Images of plotted data:
┄┄┄┄┄┄┄┄┄┄┄┄┄┄┄┄┄┄┄┄

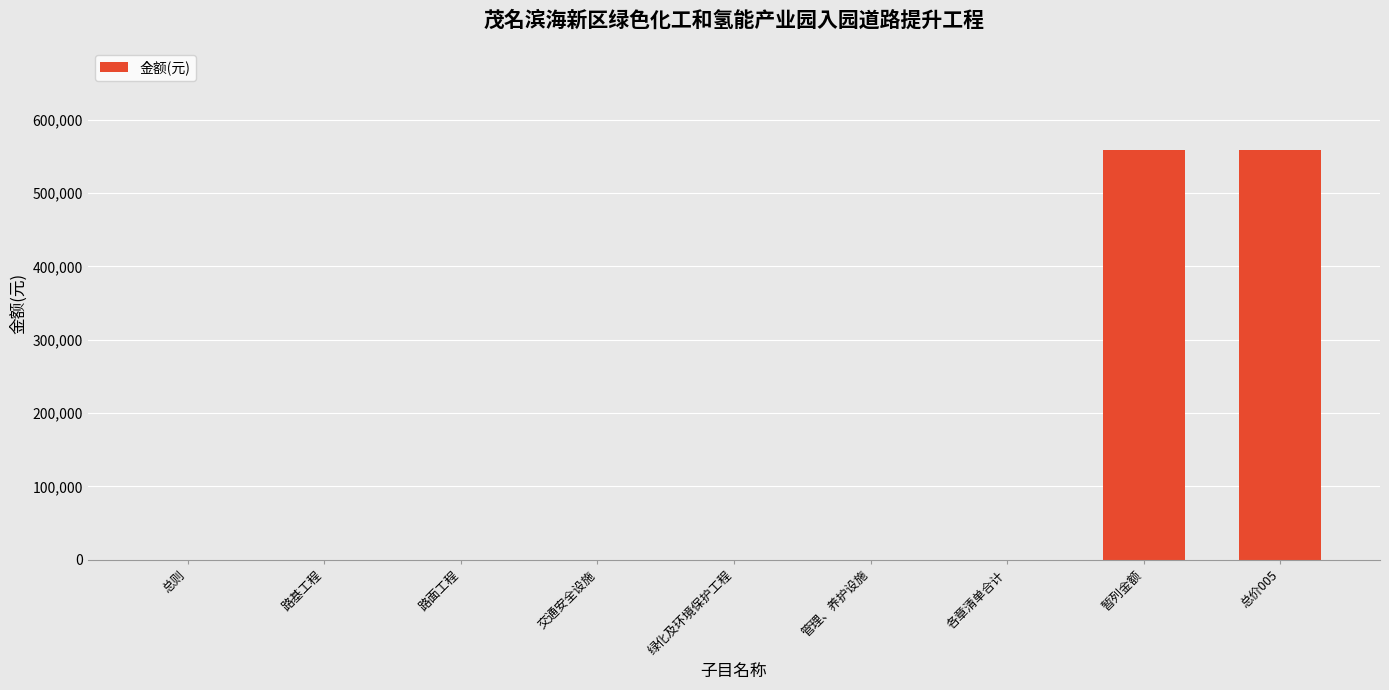

Reading left to right, list all the values displayed in this chart.

总则=0	路基工程=0	路面工程=0	交通安全设施=0	绿化及环境保护工程=0	管理、养护设施=0	各章清单合计=0	暂列金额=558631	总价005=558631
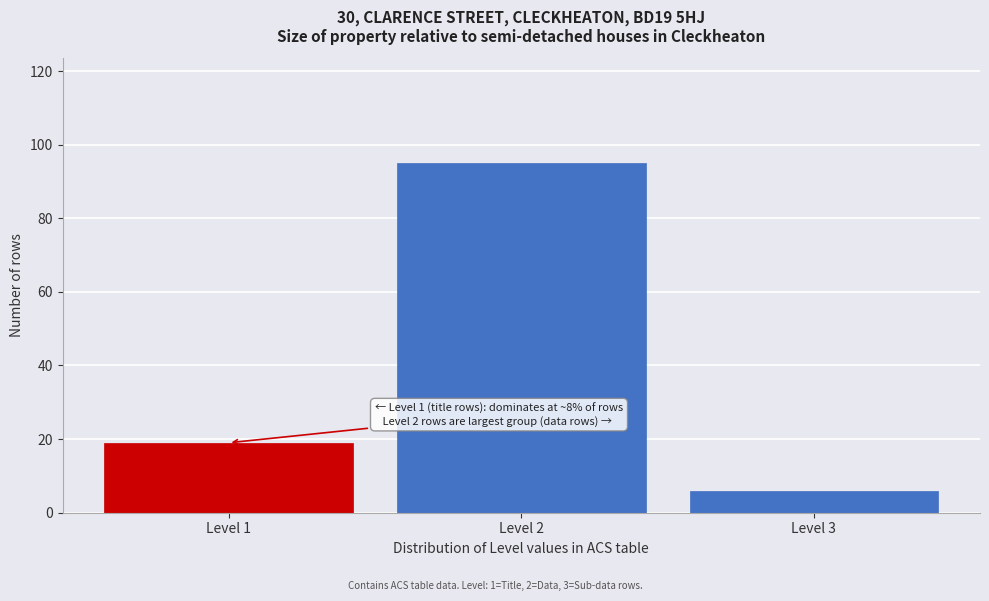

Reading left to right, list all the values displayed in this chart.

19	95	6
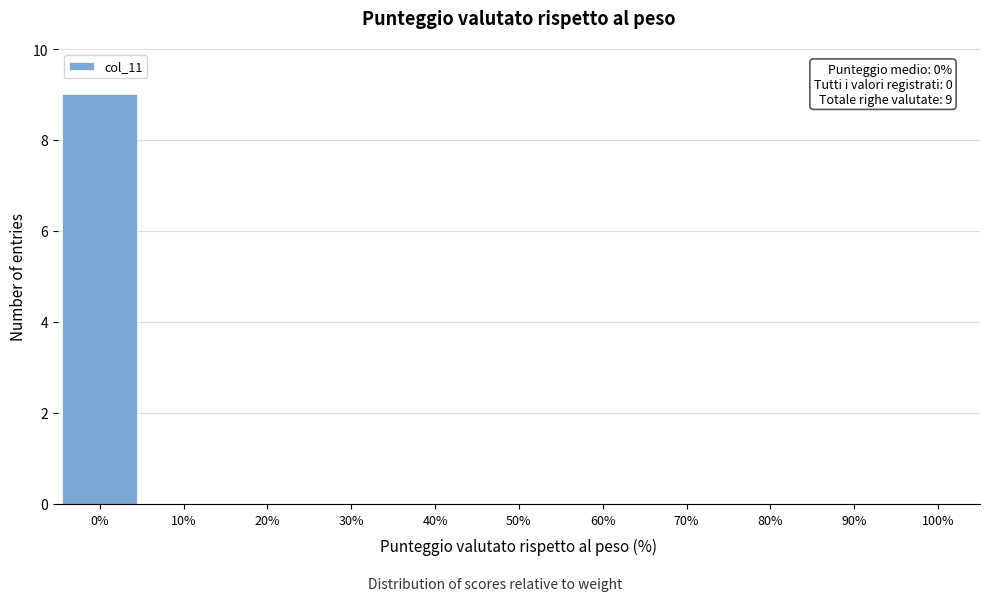

Which range on the x-axis has the tallest bar?

-5 to 5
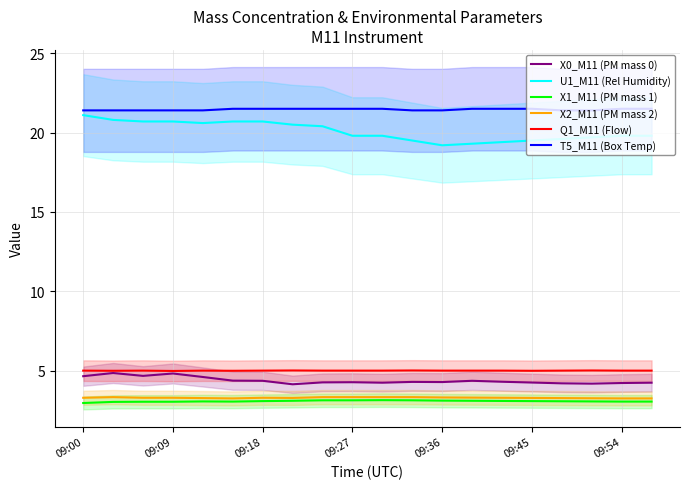

Which series has the widest spread of values?

U1_M11 (Rel Humidity)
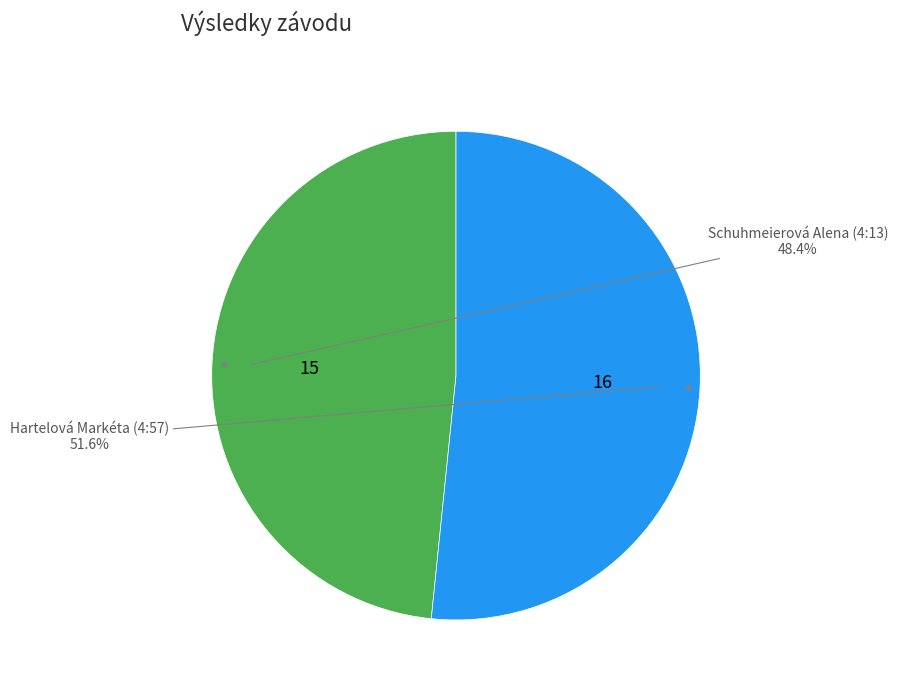

Count the number of slices in the pie.

2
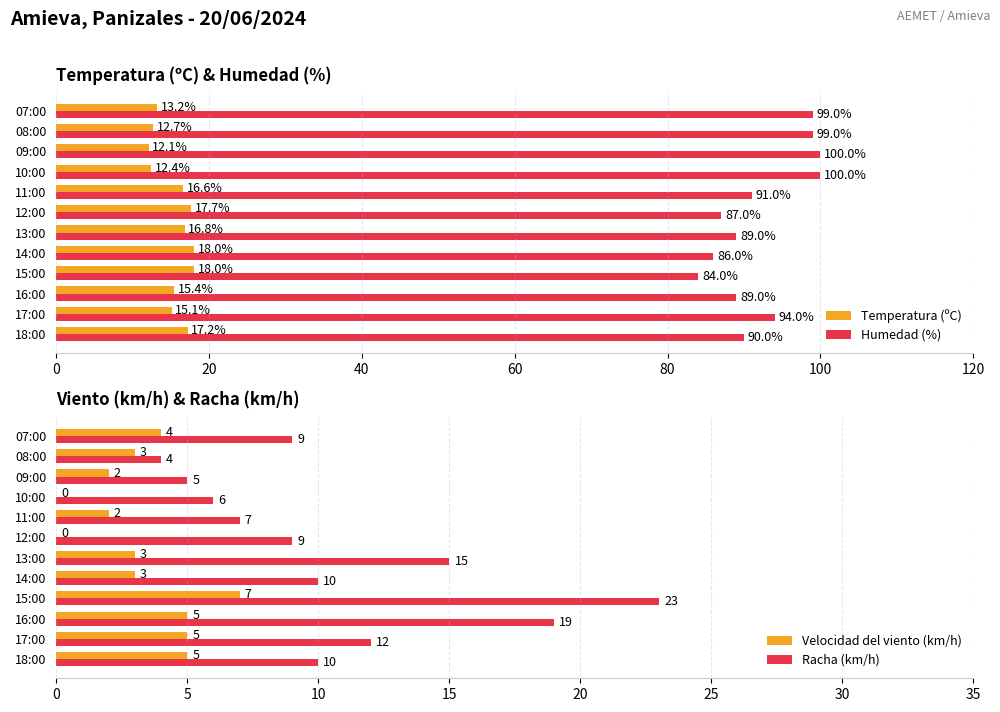

At which label is Temperatura (ºC) closest to 15?

17:00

┄┄┄┄┄┄┄┄┄┄┄┄┄┄┄┄┄┄┄┄

> _What you have to do_
Turn all of the material above into a numbered list of its lines, leaving out the blank lines and the pictures.

> _Response below_
1. Reading left to right, list all the values displayed in this chart.
2. 总则=0	路基工程=0	路面工程=0	交通安全设施=0	绿化及环境保护工程=0	管理、养护设施=0	各章清单合计=0	暂列金额=558631	总价005=558631
3. Reading left to right, list all the values displayed in this chart.
4. 19	95	6
5. Which range on the x-axis has the tallest bar?
6. -5 to 5
7. Which series has the widest spread of values?
8. U1_M11 (Rel Humidity)
9. Count the number of slices in the pie.
10. 2
11. At which label is Temperatura (ºC) closest to 15?
12. 17:00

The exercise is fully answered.